CE Qu’Il Faut Savoir

Les autorités maliennes ont récemment évincé plusieurs hauts responsables des services de défense et de sécurité, qualifiant ces mesures de “disciplinaires” en lien avec des accusations de “menace à la sécurité de l’État”. Parmi les évincés figurent des personnalités clés, dont l’ancien directeur des services de renseignement et un ancien aide du président.

Africa. Les autorités au Mali ont récemment évincé plusieurs hauts responsables des services de défense et de sécurité, qualifiant cette décision de “mesures disciplinaires” liées à des accusations de “menace à la sécurité de l’État”.

Les décisions concernent l’ancien directeur des services de renseignement, le colonel Kassoum Goïta, l’ancien aide du président et gouverneur de la région de Kidal, le colonel Fody Malick Sisoko, ainsi que le contrôleur général de la police, Mustapha Diakité. Toutes ces décisions ont été prises par des décrets présidentiels.
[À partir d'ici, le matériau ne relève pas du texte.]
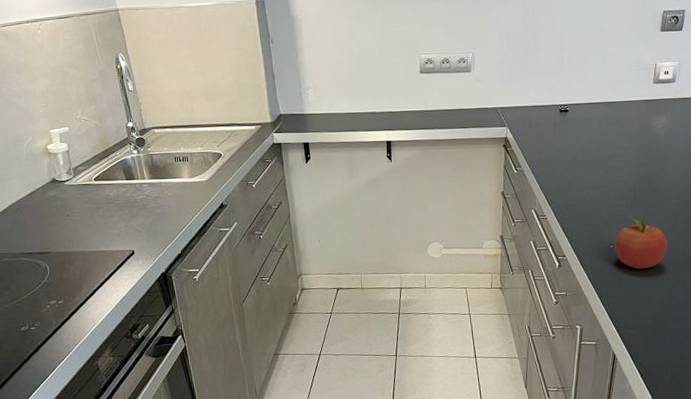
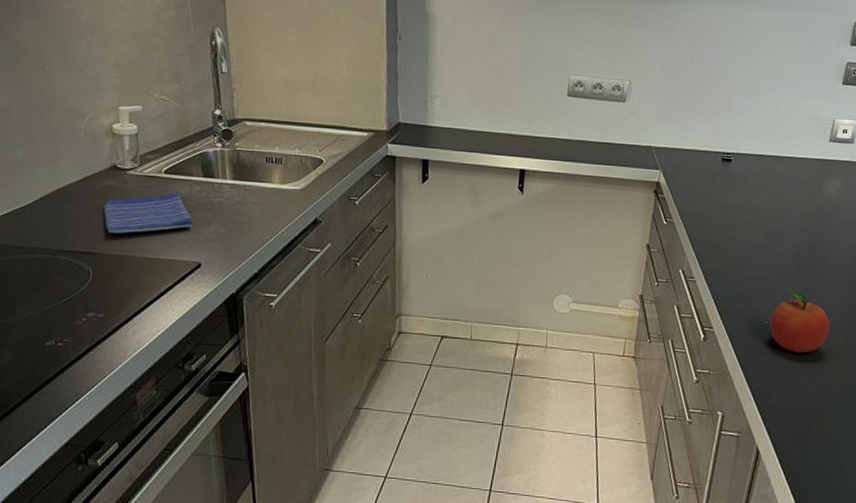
dish towel: none [50,195,123,235] -> present [104,192,194,234]

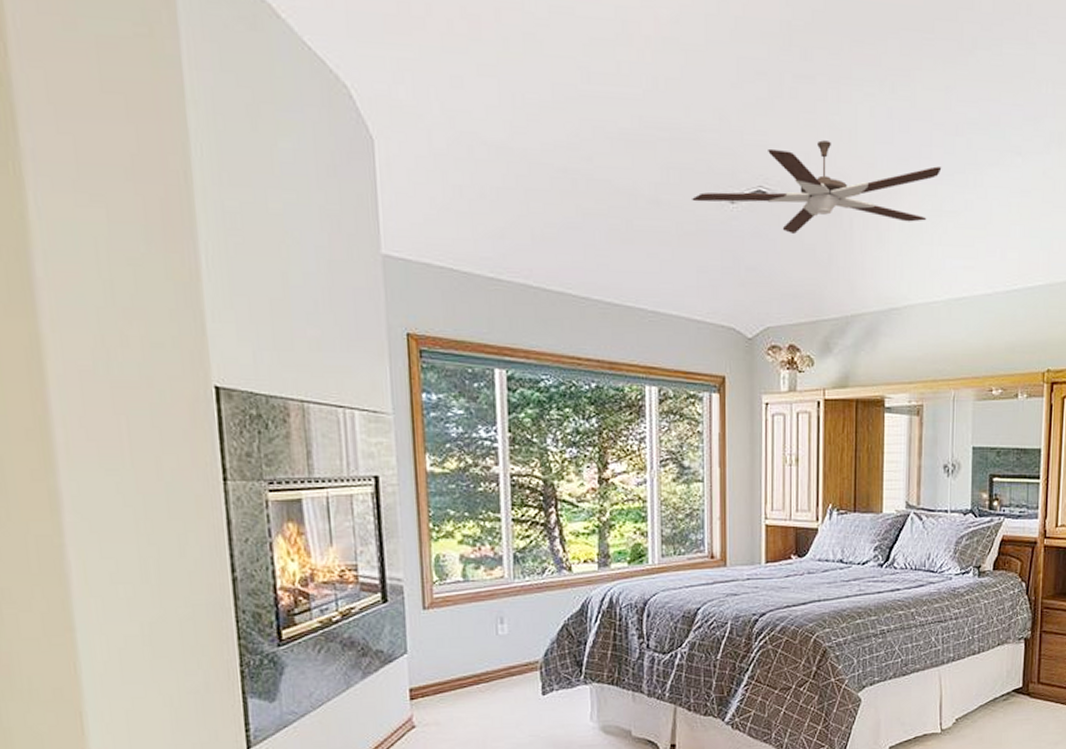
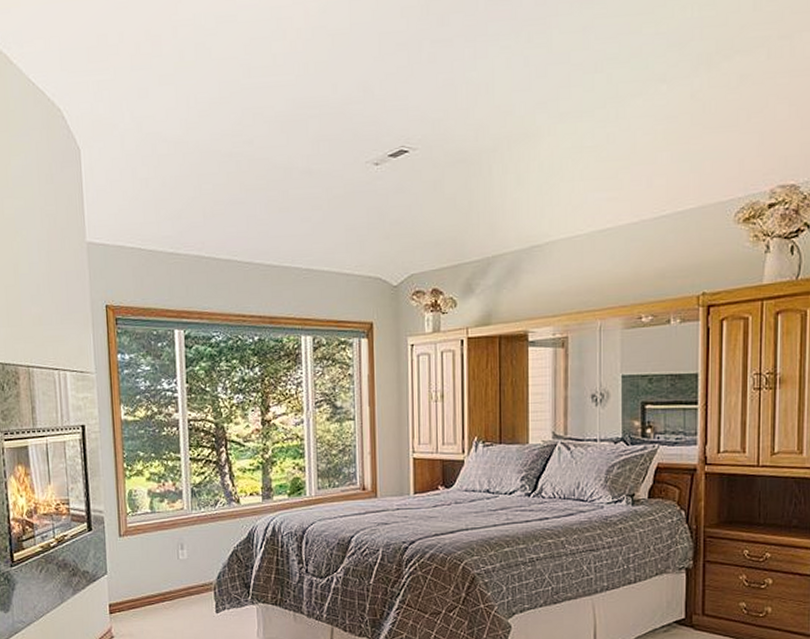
ceiling fan: present [692,140,942,234] -> none [340,96,581,186]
Goïta et Diakité avaient été arrêtés en novembre 2021 avec d’autres responsables dans une affaire qualifiée par les autorités de “tentative de coup d’État et de complot contre le gouvernement de transition”. Ils sont toujours en détention, tandis que leurs avocats affirment que les procédures judiciaires à leur encontre sont toujours en cours sans jugement définitif.

Le colonel Sisoko, quant à lui, a été arrêté en novembre 2023 et placé en détention préventive pour “haute trahison”, sur la base d’un enregistrement téléphonique diffusé à la fin de l’année, dans lequel il aurait communiqué avec un leader influent du nord du Mali. Bien que le contenu de l’enregistrement ait été largement diffusé, aucune entité indépendante n’a encore confirmé son authenticité.

Série de décisions similaires

Ces évictions s’inscrivent dans la continuité de décisions similaires prises en 2025, lorsque les généraux Abass Dembélé et Nema Sagara ont été suspendus en août dernier, puis évincés par décret présidentiel le 7 octobre de l’année précédente, avant que des accusations de tentatives de “déstabilisation des institutions” ne leur soient ultérieurement adressées. Leur procès est toujours en cours.

Les mesures ont également touché le colonel Alpha Yaya Sangaré, un officier de la garde nationale et auteur d’un livre critiquant la situation sécuritaire dans le pays. Il a été arrêté en mars 2024 après la publication de son livre, et un décret d’éviction a été émis le 12 décembre 2025.

La situation politique au Mali a été marquée par des tensions croissantes et des accusations de corruption au sein des forces de sécurité. Depuis le coup d’État de 2020, le pays a connu une instabilité politique, avec des mesures disciplinaires visant à renforcer le contrôle gouvernemental sur les institutions militaires et de sécurité. Ces récentes évictions s’inscrivent dans un contexte plus large de purges au sein des forces armées, souvent justifiées par des préoccupations de sécurité nationale.

Les autorités maliennes ont intensifié leurs efforts pour réformer les services de sécurité, en réponse à des critiques sur leur efficacité face à la menace terroriste croissante dans la région.